**Exercise prompt**
Within the entries below, every line containing "cocina" is to be copied.

**Data to process**
++++++++++

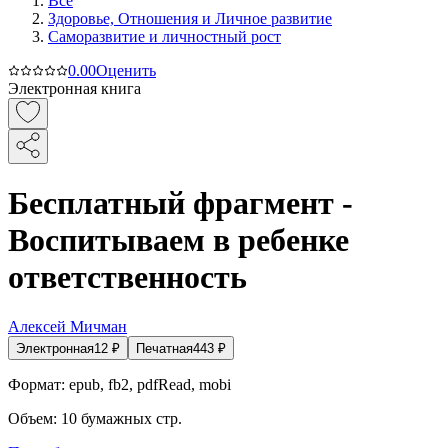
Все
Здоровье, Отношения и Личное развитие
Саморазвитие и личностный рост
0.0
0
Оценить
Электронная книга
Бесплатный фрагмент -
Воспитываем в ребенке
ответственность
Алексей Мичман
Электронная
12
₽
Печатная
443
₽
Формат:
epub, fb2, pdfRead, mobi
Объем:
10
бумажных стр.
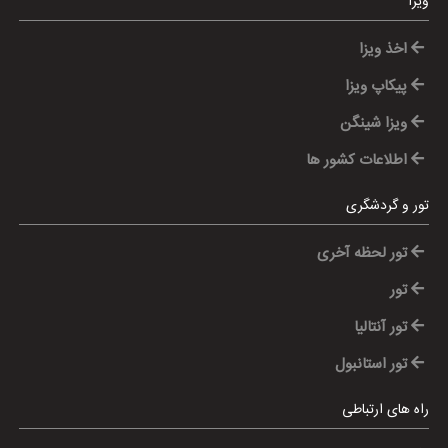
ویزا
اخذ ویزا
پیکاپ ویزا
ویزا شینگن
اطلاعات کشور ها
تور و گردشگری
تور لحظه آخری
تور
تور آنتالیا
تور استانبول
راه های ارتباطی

++++++++++

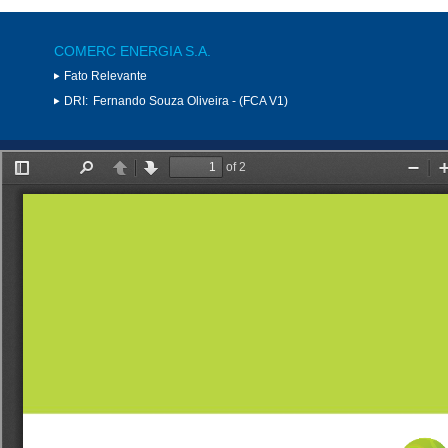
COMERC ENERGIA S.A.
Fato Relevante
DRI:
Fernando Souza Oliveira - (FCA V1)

++++++++++

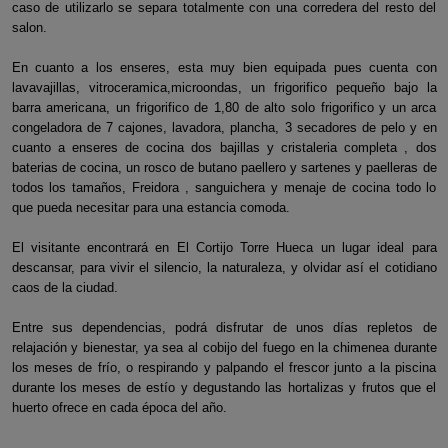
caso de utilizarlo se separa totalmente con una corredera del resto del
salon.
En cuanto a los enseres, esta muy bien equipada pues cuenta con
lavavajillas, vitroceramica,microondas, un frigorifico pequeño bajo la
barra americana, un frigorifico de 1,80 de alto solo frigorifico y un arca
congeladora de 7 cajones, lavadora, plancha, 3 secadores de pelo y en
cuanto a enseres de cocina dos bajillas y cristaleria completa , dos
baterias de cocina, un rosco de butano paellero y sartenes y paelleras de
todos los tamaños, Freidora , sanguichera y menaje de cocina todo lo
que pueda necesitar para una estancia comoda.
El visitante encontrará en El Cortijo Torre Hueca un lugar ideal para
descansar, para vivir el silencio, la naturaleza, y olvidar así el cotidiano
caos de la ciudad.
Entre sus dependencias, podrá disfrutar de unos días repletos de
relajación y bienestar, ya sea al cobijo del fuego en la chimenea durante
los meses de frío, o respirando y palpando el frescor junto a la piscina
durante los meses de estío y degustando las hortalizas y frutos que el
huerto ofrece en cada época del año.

++++++++++

**Answer to the problem**
cuanto a enseres de cocina dos bajillas y cristaleria completa , dos
baterias de cocina, un rosco de butano paellero y sartenes y paelleras de
todos los tamaños, Freidora , sanguichera y menaje de cocina todo lo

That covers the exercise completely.